Instructions for the task: The reply to the records below should contain exactly the lines from the line with "r even replace traditional currencies" through the line with "am this promising technology in a", and nothing besides.

(Extracted page text data)
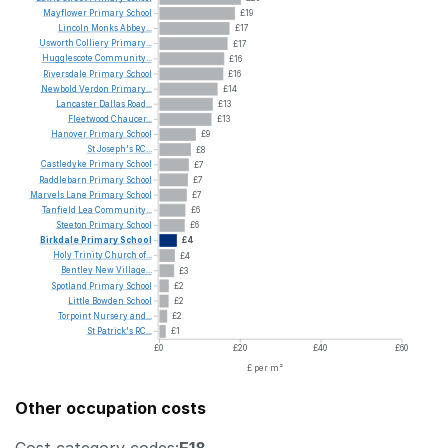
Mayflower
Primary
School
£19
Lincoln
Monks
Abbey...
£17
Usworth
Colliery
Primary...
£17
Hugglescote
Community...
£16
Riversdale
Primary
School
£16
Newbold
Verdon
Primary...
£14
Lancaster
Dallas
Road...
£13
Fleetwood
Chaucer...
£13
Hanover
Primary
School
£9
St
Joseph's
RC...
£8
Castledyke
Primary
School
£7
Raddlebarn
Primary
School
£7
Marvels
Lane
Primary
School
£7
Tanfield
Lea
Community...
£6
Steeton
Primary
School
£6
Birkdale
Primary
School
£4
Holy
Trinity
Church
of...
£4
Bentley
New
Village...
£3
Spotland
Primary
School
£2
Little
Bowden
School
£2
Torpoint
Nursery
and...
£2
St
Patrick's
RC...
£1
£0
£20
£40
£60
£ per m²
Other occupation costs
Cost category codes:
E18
==
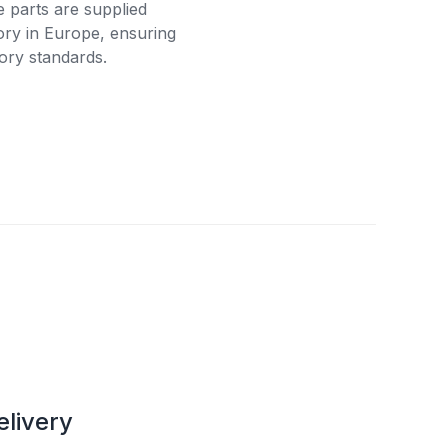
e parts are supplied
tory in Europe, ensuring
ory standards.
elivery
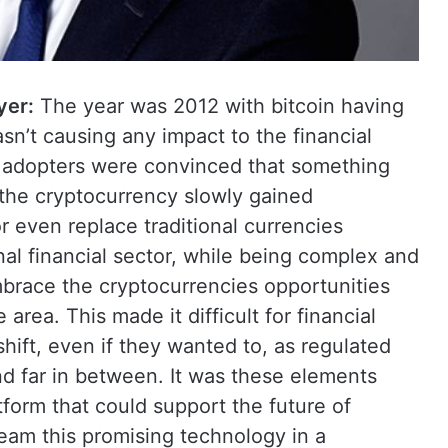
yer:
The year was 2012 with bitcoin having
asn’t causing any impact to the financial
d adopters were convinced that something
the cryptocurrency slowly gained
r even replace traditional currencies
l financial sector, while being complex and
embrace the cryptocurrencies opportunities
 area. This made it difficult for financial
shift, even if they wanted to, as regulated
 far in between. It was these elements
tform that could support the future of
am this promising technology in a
--
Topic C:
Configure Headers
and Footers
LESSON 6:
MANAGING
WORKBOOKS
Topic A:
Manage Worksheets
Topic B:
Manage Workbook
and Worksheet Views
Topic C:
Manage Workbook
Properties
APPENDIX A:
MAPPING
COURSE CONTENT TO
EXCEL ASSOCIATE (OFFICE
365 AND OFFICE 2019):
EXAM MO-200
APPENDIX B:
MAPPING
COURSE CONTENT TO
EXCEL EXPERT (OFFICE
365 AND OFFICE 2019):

Task answer:
r even replace traditional currencies
l financial sector, while being complex and
embrace the cryptocurrencies opportunities
 area. This made it difficult for financial
shift, even if they wanted to, as regulated
 far in between. It was these elements
tform that could support the future of
am this promising technology in a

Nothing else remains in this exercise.